I think the author agrees, given (FTA) that they wrote “This is a redo of an exercise I did for my undergraduate course in operating systems”

It’s work, may be nice work, but I think everybody with a degree in software engineering could do this. Yes, the OS likely will have bugs, certainly will have rough edges, but getting something that can multi-process, with processes shielded from each other by a MMU isn’t hard anymore.

gertop•20m ago
> I think everybody with a degree in software engineering could do this

Ideally this would be true, but it hasn't been my experience at all. At least with American graduates, I can't speak to other countries.

d_sem•7m ago
Is there a book one can read to learn how to create one?
WD-42•1h ago
Zig really is amenable to OS development. And so is RISC-V. I started this same exercise except with x86 first. I quickly got annoyed with all the legacy boilerplate required. RISC-v doesn’t have any of that. It’s so much faster to get up and running. Here’s my bad zig: https://github.com/Fingel/aeros-v
toast0•1h ago
> with x86 first. I quickly got annoyed with all the legacy boilerplate required.
□ □ □ □ □
#### Things to do:
1) Return the passage of the comment thread from "It’s work, may" to "isn’t hard anymore.", copied word for word.
2) List every username that appears in the comment thread.
3) Translate the sentence "Zig really is amenable to OS development." from the comment thread into French.

#### Collected material:
□ □ □ □ □
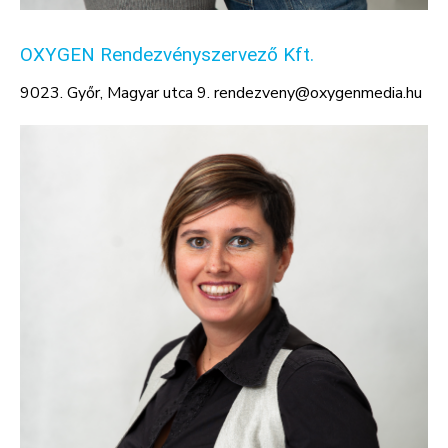
OXYGEN Rendezvényszervező Kft.
9023. Győr, Magyar utca 9. rendezveny@oxygenmedia.hu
□ □ □ □ □
#### Solutions per task:
1)
It’s work, may be nice work, but I think everybody with a degree in software engineering could do this. Yes, the OS likely will have bugs, certainly will have rough edges, but getting something that can multi-process, with processes shielded from each other by a MMU isn’t hard anymore.

2) gertop, d_sem, WD-42, toast0

3) Zig se prête vraiment bien au développement de systèmes d'exploitation.